→ **Given text**
# Anyone try this dog food out?



## northdakotakid (May 12, 2004)

http://www.bluebuff.com/products/dogs_a ... reed.shtml
My brother in law is switching to...ter nuttrient content
Anyone have any facts?


----------



## BIRDSHOOTER (Jul 18, 2005)

I think your referring to the Blue Buffalo Company. Your link doesn't seem to work for me so here is one to try: http://www.bluebuff.com/products/dogs.shtml

I am currently feeding their large breed puppy formula to my 10 month old. I think it's a good feed, but pricey. The ingredients seem good, definitely a dense feed calorie wise. After this bag is finished though I am going to start him on an adult formula of another brand. Too pricey for me.

I don't know if it was the food or just the fact that the dog inhales his food so fast, but he had some mighty nasty gas on this brand of food. Coat, energy, and stools were fine, just that paint peeling gas that got to me. uke:


----------



## bear_dog (Dec 30, 2005)

Try to get[ fisher creek ] brand dog food.We have very good results with there 26/18 meat base and it cost about $15.00 for a 50# bag.Very good feed. And if your dog is real active they have a 24/20 all poultry for about $16. or $17.00 for 50# Bear Dog


----------



## tatonka (Sep 1, 2006)

→ **Given information**

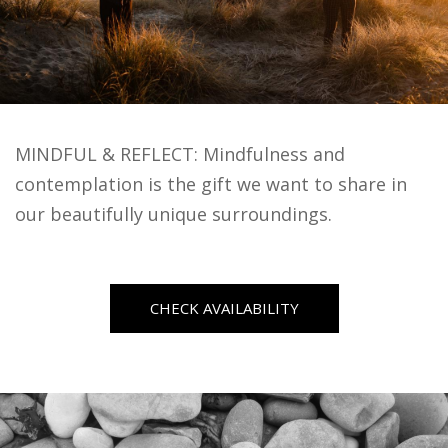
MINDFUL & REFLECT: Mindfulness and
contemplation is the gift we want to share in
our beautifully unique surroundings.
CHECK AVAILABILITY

→ **Questions**
#1 Reproduce the dog food thread between "## northdakotakid (May" and "have any facts?", inclusive.
#2 Go on with the forum thread about dog food, picking up after its last line.

→ **Answers below**
#1
## northdakotakid (May 12, 2004)

http://www.bluebuff.com/products/dogs_a ... reed.shtml
My brother in law is switching to...ter nuttrient content
Anyone have any facts?

#2
I've researched most all of the name brands out there... I breed dogs, so I want the best food at an affordable price. I've tried a lot of them over the years. The best I've found that is available in my area is Diamond Brand Dog foods. They have several different formulas to choose from depending on the size of your dog, age, energy requirements, etc. This is a quality dog food and my dogs do great on it.....lots of energy, great coats, and the stools are firm and compact. I've never had any significant health problems with any of my dogs or pups... I've never had any Hip dysplasia, eye problems, skin problems, etc. and my dogs longevity has been excellent. I've had dogs that are still hunting at 14 and 15 years of age (on a limited basis, of course). This all tells me I'm feeding some pretty good stuff.

When evaluating dog food, read the labels......you want the list of ingredients to start with meat, lamb, or chicken. If it lists corn first, look for something else.

Price is not a significant factor if you only have one dog.....but it is if you are feeding several!!! Keep in mind that with a quality/premium dog food you feed less per day. This stuff is packed full of nutrition. I've read that a human can survive for 6 weeks on a 40 pound bag of the good stuff. Chow down!!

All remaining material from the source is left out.